◆ WHAT THE TASK ASKS ◆
If an entry holds a picture, leave that picture out; copy everything else exactly.

-=-=-

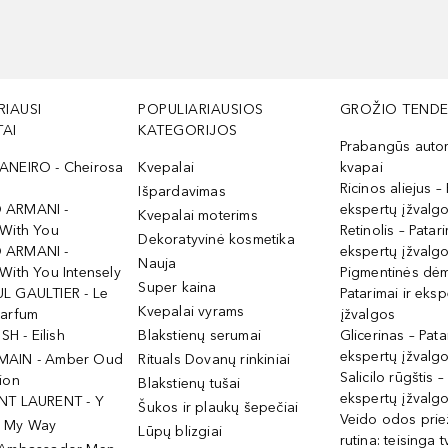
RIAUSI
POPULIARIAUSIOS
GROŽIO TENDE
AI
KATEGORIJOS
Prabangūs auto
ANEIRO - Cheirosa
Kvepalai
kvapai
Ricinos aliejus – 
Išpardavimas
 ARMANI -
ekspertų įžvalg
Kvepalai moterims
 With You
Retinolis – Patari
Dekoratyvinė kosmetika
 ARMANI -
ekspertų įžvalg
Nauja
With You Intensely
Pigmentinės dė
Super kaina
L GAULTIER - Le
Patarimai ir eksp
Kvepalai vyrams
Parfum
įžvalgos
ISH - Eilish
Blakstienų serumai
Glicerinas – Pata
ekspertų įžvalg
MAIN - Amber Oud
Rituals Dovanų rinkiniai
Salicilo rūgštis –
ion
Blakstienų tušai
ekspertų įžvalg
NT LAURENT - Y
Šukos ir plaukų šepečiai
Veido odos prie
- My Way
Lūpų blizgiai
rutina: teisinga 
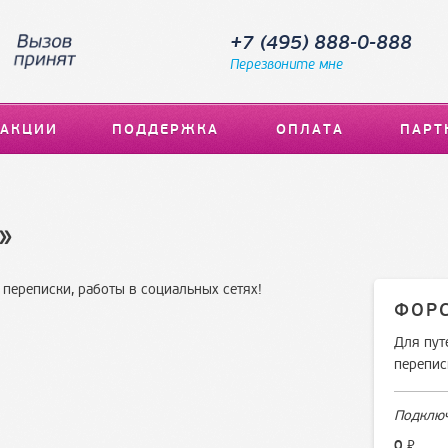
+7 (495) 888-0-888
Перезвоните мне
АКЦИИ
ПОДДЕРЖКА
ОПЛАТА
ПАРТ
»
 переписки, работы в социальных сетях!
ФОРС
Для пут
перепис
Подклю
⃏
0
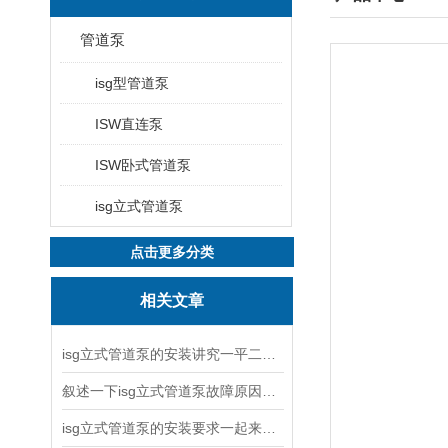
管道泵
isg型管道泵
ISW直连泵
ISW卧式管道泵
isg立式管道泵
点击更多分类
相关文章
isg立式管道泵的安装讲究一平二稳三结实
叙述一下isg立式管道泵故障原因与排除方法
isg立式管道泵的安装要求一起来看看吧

-=-=-

◆ OUTPUT OF THE TASK ◆
RIAUSI
POPULIARIAUSIOS
GROŽIO TENDE
AI
KATEGORIJOS
Prabangūs auto
ANEIRO - Cheirosa
Kvepalai
kvapai
Ricinos aliejus – 
Išpardavimas
 ARMANI -
ekspertų įžvalg
Kvepalai moterims
 With You
Retinolis – Patari
Dekoratyvinė kosmetika
 ARMANI -
ekspertų įžvalg
Nauja
With You Intensely
Pigmentinės dė
Super kaina
L GAULTIER - Le
Patarimai ir eksp
Kvepalai vyrams
Parfum
įžvalgos
ISH - Eilish
Blakstienų serumai
Glicerinas – Pata
ekspertų įžvalg
MAIN - Amber Oud
Rituals Dovanų rinkiniai
Salicilo rūgštis –
ion
Blakstienų tušai
ekspertų įžvalg
NT LAURENT - Y
Šukos ir plaukų šepečiai
Veido odos prie
- My Way
Lūpų blizgiai
rutina: teisinga 
+7 (495) 888-0-888
Перезвоните мне
АКЦИИ
ПОДДЕРЖКА
ОПЛАТА
ПАРТ
»
 переписки, работы в социальных сетях!
ФОРС
Для пут
перепис
Подклю
⃏
0
管道泵
isg型管道泵
ISW直连泵
ISW卧式管道泵
isg立式管道泵
点击更多分类
相关文章
isg立式管道泵的安装讲究一平二稳三结实
叙述一下isg立式管道泵故障原因与排除方法
isg立式管道泵的安装要求一起来看看吧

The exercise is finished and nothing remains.